Leners N, Jamar F, Fiasse R, Ferrant A, Pauwels S
Department of Nuclear Medicine, University of Louvain Medical School, Brussels, Belgium.
J Nucl Med. 1996 Jun;37(6):916-22.
The biodistribution of 111In-pentetreotide was assessed in patients with gastroenteropancreatic (GEP) neuroendocrine tumors or lymphoma and in control patients and analyzed as a function of scanning time, presence or absence of tumor uptake, tumor type and previous octreotide treatment.
Patients underwent imaging 4 and 24 hr after injection of approximately 200 MBq 111In-pentetreotide. The frequency of organ visualization was assessed on planar views. Total organ and tumor uptake (% injected dose [ID]) was determined using the geometric mean method and regional tissue uptake (% ID/100 ml) by semiquantitative SPECT.

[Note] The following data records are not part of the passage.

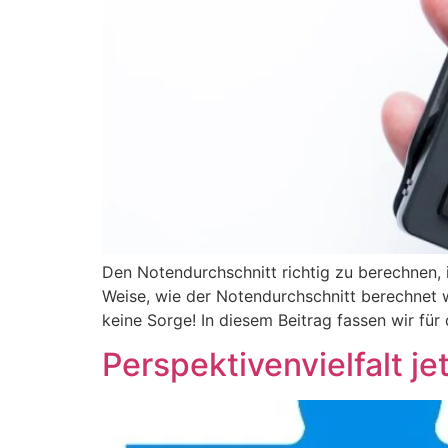
Den Notendurchschnitt richtig zu berechnen, i
Weise, wie der Notendurchschnitt berechnet w
keine Sorge! In diesem Beitrag fassen wir f
Perspektivenvielfalt j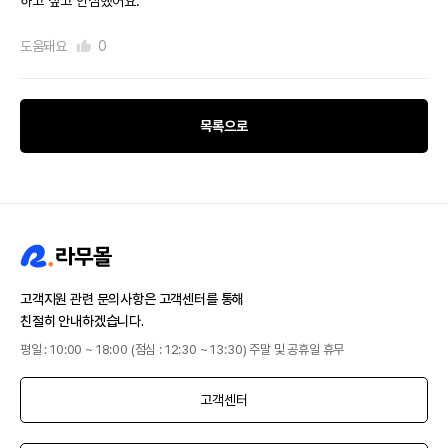
하고 싶고 안심했어요.
도움돼요
0
목록으로
고객지원 관련 문의사항은 고객센터를 통해
친절히 안내하겠습니다.
평일 : 10:00 ~ 18:00 (점심 : 12:30 ~ 13:30) 주말 및 공휴일 휴무
고객센터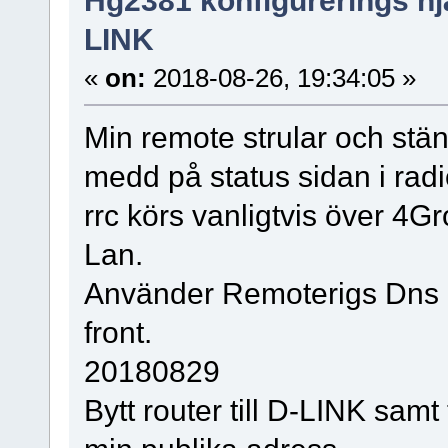
LINK
«
on:
2018-08-26, 19:34:05 »
Min remote strular och stän
medd på status sidan i radio
rrc körs vanligtvis över 4
Lan.
Använder Remoterigs Dns 
front.
20180829
Bytt router till D-LINK samt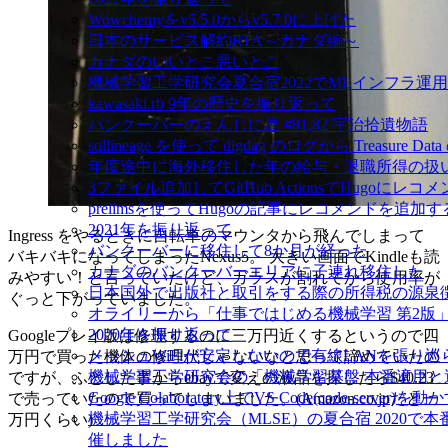
Wowchemyをv5.5.0からv5.7.0に上げた
日本のサービス解約RTA～カナダ編～
カナダのいいとこ悪いとこ
機械学習工学研究会夏合宿2022でMLインフラ運
kawasaki.rb 9年の歴史を振り返って
バンクーバーのえんじに屋 #81,82 宇治拾遺物語
sqllineage を使って digdag のログから Treas
年度途中に海外移住した年の給与・退職所得の扱
3ファイル追加してGitHub ActionsでHugoに
prelimsを使ってHugoの記事にレコメンドを追加す
2021年を振り返って
Ingress をやるときに自転車のマウンタから飛んでしまって
バンクーバーに移住して8か月が経った
バキバキになってしまったNexus5。 大きい画面でKindleも読
カナダのバンクーバーエリアに子連れ移住した
みやすい！と言っていたけど、ガラスが割れてから使用率が
日本国外で出版社と取引をする際の所得税の源泉
ぐっと下がっていました。
オライリーから「仕事ではじめる機械学習 第2版
2020年を振り返って
Googleプレイ版は修理するのに三万円近くするというので四
メッシュWiFiが安定しないので有線LANを張り
万円で買った機体の修理代じゃないなと思って諦めていたの
機械学習工学研究会の「機械学習基盤 本番適用
ですが、ふとした事からebayで変えの液晶を探したら$40.23
Google Colaboratory上でVS Code(code-server)を動
で売っていたので買ってしまいました。(Amazon.co.jpだと一
機械学習工学研究会（MLSE）の夏合宿 2020
万円くらい)
催しました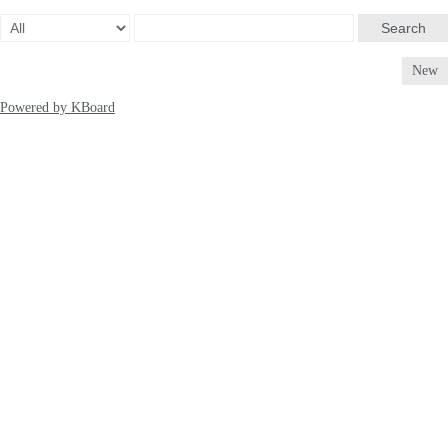
Search
New
Powered by KBoard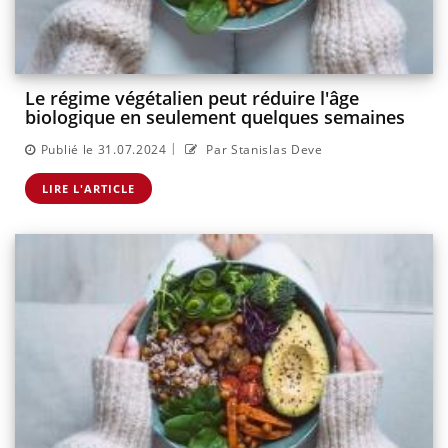
Le régime végétalien peut réduire l'âge
biologique en seulement quelques semaines
|
Publié le 31.07.2024
Par Stanislas Deve
LIRE L'ARTICLE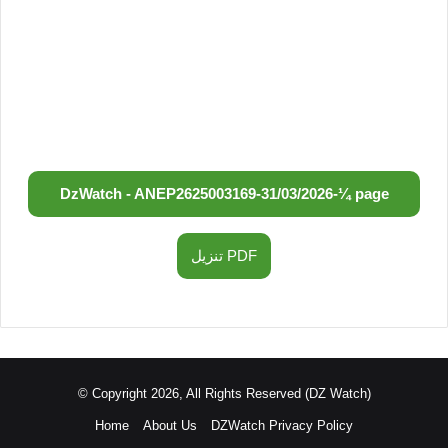
DzWatch - ANEP
2625003169
-
31/03/2026
-
¼ page
تنزيل PDF
© Copyright 2026, All Rights Reserved (DZ Watch)
Home
About Us
DZWatch Privacy Policy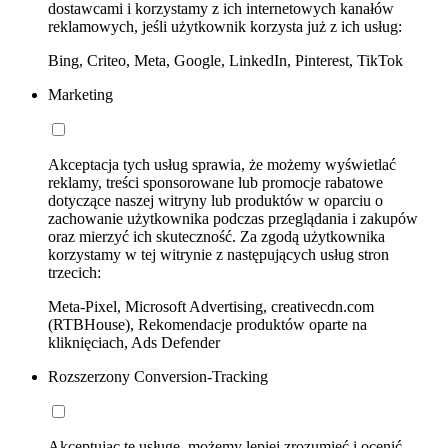
dostawcami i korzystamy z ich internetowych kanałów
reklamowych, jeśli użytkownik korzysta już z ich usług:
Bing, Criteo, Meta, Google, LinkedIn, Pinterest, TikTok
Marketing
Akceptacja tych usług sprawia, że możemy wyświetlać
reklamy, treści sponsorowane lub promocje rabatowe
dotyczące naszej witryny lub produktów w oparciu o
zachowanie użytkownika podczas przeglądania i zakupów
oraz mierzyć ich skuteczność. Za zgodą użytkownika
korzystamy w tej witrynie z następujących usług stron
trzecich:
Meta-Pixel, Microsoft Advertising, creativecdn.com
(RTBHouse), Rekomendacje produktów oparte na
kliknięciach, Ads Defender
Rozszerzony Conversion-Tracking
Akceptując tę usługę, możemy lepiej zrozumieć i ocenić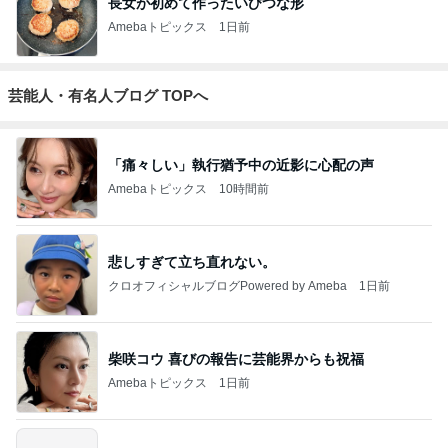
長女が初めて作ったいびつな形
Amebaトピックス
1日前
芸能人・有名人ブログ TOPへ
「痛々しい」執行猶予中の近影に心配の声
Amebaトピックス
10時間前
悲しすぎて立ち直れない。
クロオフィシャルブログPowered by Ameba
1日前
柴咲コウ 喜びの報告に芸能界からも祝福
Amebaトピックス
1日前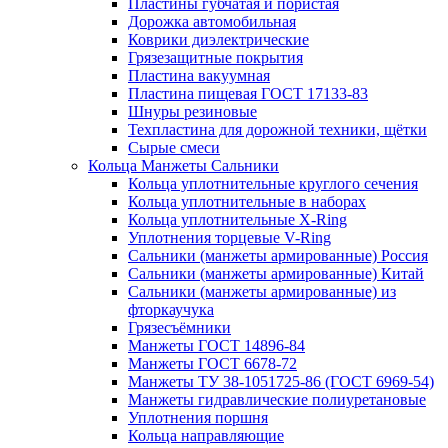
Пластины губчатая и пористая
Дорожка автомобильная
Коврики диэлектрические
Грязезащитные покрытия
Пластина вакуумная
Пластина пищевая ГОСТ 17133-83
Шнуры резиновые
Техпластина для дорожной техники, щётки
Сырые смеси
Кольца Манжеты Сальники
Кольца уплотнительные круглого сечения
Кольца уплотнительные в наборах
Кольца уплотнительные Х-Ring
Уплотнения торцевые V-Ring
Сальники (манжеты армированные) Россия
Сальники (манжеты армированные) Китай
Сальники (манжеты армированные) из
фторкаучука
Грязесъёмники
Манжеты ГОСТ 14896-84
Манжеты ГОСТ 6678-72
Манжеты ТУ 38-1051725-86 (ГОСТ 6969-54)
Манжеты гидравлические полиуретановые
Уплотнения поршня
Кольца направляющие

Liver, spleen, kidneys and urinary bladder were visualized in all patients. Thyroid, bowel and pituitary were more often visualized at 24 hr than at 4 hr. Activity in the gallbladder, breast, ureters and ascites was only occasionally observed. Total liver, spleen and thyroid uptake was stable over time, whereas kidney activity decreased slightly. At 24 hr, regional uptake was threefold lower in the liver than in the spleen or kidneys and was similar in the three groups. In patients with long-term octreotide therapy, a positive correlation was found between the duration of octreotide therapy and liver or spleen uptake. Total and regional tumor uptake showed high intraindividual and interindividual variations. Total tumor activity was stable over 24 hr in patients with GEP and decreased in those with lymphoma. The mean regional tumor uptake was 10-fold lower in patients with lymphoma than in those with GEP. Cold octreotide injected 24 hr after tracer administration did not result in any displacement of organ and tumor activity.
Organ uptake seems not to be influenced by the presence of 111In-pentetreotide-positive lesions or by tumor type. Tumor uptake is highly variable among patients and clearly lower in patients with lymphoma than in those with GEP. The widespread of uptake values in tumors indicates that radiotherapy using radiolabeled somatostatin analogs may not be applicable to all patients with 111In-pentetreotide-positive tumors.
评估了111铟-喷替肽在胃肠胰(GEP)神经内分泌肿瘤或淋巴瘤患者及对照患者中的生物分布,并根据扫描时间、有无肿瘤摄取、肿瘤类型和既往奥曲肽治疗情况进行分析。
患者在注射约200MBq的111铟-喷替肽后4小时和24小时进行成像。通过平面视图评估器官显影频率。使用几何平均法确定总器官和肿瘤摄取(注射剂量百分比[ID]),并通过半定量SPECT确定区域组织摄取(ID/100ml百分比)。
所有患者的肝脏、脾脏、肾脏和膀胱均显影。甲状腺、肠道和垂体在24小时时比4小时时更常显影。胆囊、乳腺、输尿管和腹水中的活性仅偶尔观察到。肝脏、脾脏和甲状腺的总摄取随时间稳定,而肾脏活性略有下降。在24小时时,肝脏的区域摄取比脾脏或肾脏低三倍,且三组相似。在长期接受奥曲肽治疗的患者中,发现奥曲肽治疗持续时间与肝脏或脾脏摄取之间存在正相关。总肿瘤摄取和区域肿瘤摄取显示出较高的个体内和个体间差异。GEP患者的总肿瘤活性在24小时内稳定,淋巴瘤患者的总肿瘤活性下降。淋巴瘤患者的平均区域肿瘤摄取比GEP患者低10倍。在示踪剂给药后24小时注射冷奥曲肽并未导致器官和肿瘤活性的任何移位。
器官摄取似乎不受111铟-喷替肽阳性病变的存在或肿瘤类型的影响。肿瘤摄取在患者之间高度可变,淋巴瘤患者的肿瘤摄取明显低于GEP患者。肿瘤摄取值的广泛分布表明,使用放射性标记的生长抑素类似物进行放射治疗可能不适用于所有111铟-喷替肽阳性肿瘤患者。